I was promised a flying car. Where is my flying car?
I want their IP ranges so only my firewalls will ever see them again.
Simple fix: If the list of ISPs really is that short, just block their prefixes in the core infrastructure and announce this. This way the genuine customers would flee and the ISPs would wise up and kick the spammers. Once unblocked the genuine customers would return (or stop fleeing).
If we're talking about zombie armies doing direct-to-MX spamming, just block that port 25 outbound dammit! - It's a painfully simple fix for any ISP-sysadm. If a zombie cannot spam it's a lot less interesting. If it's located in a BRIC country, chances are there's no money to steal from an online bank, so its only remaining use is as a DDoS participant.
"For every complex problem, there is a solution that is simple, neat, and wrong." -- H.L. Mencken (1880-1956) --
Often spam is sent from legitimate websites via a malicious script, which is planted there by hackers for spammers.
Humans in general and spammers in particular are very inventive. Automated filters alone are no match for spammers.
The same way, as any attempt to guard prisoners without human guards turned out to be a failure. Prisoners lure dogs, map mines, penetrate electric schemes of perimeter fences, etc.
It makes sense for website owners to participate with a human effort in paroling of the Internet. For example, reporting disguised spam messages to the Spam Black-hole: http://blackhole.mx/ or other reporting services.
By reducing financial attractiveness of spam, they would guard an integrity of their websites, and prevent turning the Internet from an effective global network into the garbage dump.
I want a bad ISP so they won't kick back my email saying it's spam when it's just a letter to my dad. FUCK CHARTER COMMUNICATIONS!!!
Yep. Permit me a tangent... /ranton
"Terrorists!" = let us (the US gov't) wire tap you, monitor your banking activity, and make it so free speech, protection against illegal search and seizure, and right to counsel (or to even know what charges are being brought against you) are no longer protected by law. Now "Chinese hackerz!" will = give us (the US gov't) free reign to monitor all Internet traffic and IPs without warrant and build tactical hacker teams in the NSA who's scope outreaches self defense (i.e., give us the right to hack - or turn off - citizens).
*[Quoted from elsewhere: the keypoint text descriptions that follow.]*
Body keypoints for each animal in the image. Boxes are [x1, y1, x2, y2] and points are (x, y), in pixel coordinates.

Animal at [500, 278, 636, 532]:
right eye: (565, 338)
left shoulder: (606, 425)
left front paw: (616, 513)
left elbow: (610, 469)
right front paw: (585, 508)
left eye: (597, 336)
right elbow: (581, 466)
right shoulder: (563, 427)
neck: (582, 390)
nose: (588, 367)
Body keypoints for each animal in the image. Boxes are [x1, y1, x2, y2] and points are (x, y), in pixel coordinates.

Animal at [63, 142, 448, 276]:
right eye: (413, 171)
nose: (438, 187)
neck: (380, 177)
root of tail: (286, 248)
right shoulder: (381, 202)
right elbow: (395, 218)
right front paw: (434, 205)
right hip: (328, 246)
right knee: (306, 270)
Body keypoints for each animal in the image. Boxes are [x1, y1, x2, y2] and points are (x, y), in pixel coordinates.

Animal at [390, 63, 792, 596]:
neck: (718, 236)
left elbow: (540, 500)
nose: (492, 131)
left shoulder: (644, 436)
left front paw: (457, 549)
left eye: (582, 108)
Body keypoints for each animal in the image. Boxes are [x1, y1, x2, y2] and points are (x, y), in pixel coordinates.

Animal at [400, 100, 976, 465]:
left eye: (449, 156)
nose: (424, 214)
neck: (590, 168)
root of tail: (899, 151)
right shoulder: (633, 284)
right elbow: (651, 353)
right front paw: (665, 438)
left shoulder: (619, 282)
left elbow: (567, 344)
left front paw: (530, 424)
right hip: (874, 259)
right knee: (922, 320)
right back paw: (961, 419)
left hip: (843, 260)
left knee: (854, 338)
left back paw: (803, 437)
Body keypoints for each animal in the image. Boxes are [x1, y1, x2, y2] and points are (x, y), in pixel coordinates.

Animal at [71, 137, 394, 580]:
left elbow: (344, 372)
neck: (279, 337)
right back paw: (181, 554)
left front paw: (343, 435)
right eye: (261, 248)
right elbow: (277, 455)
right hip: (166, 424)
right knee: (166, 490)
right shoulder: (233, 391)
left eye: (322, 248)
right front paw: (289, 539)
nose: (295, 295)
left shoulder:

More fear = more liberty taken. And because we're scared, we'll give it away.
Gov't says, "Go about you're business, we'll take care of this big scary thing for you - just grant us the ability to do whatever we need to do to get the job done."
We say, "Please protect us fro that big scary thing. Yes, do whatever you need to do."
3 months later.... "Hey, um....why did I get 'visited' by people in dark suits and sunglasses grilling me about my banking history and things I've said in social media?"
Our governments have done more to scare us than terrorists ever have. /rantoff
I am *so* tired of China! China! China!
I work for a federal contracttor at a US gov't non-military agency. Yeah, we get our daily dose of Chinese trying to break in with ssh... but we get as many or more from:
- the Netherlands
- Brazil
and well below that, Italy, Turkey, Hungary, Kazakhstan, etc.
Do something about Brazil and the Netherlands, guys!
Facebook.
4chan.
AOL.com.
wikipedia.
wethepeople.
reddit.
thepiratebay.
al jazeera.
wikileaks.
anandtech.
tomshardware.
urbandictionary.
myfreecams.
engadget.
isohunt.
newegg.
slashdot
FTFY
Says "censorship", so you are saying that if spam is free expression after all, ./ ?
it is a western-style news channel from Arabia.
try the version not directed at westerners.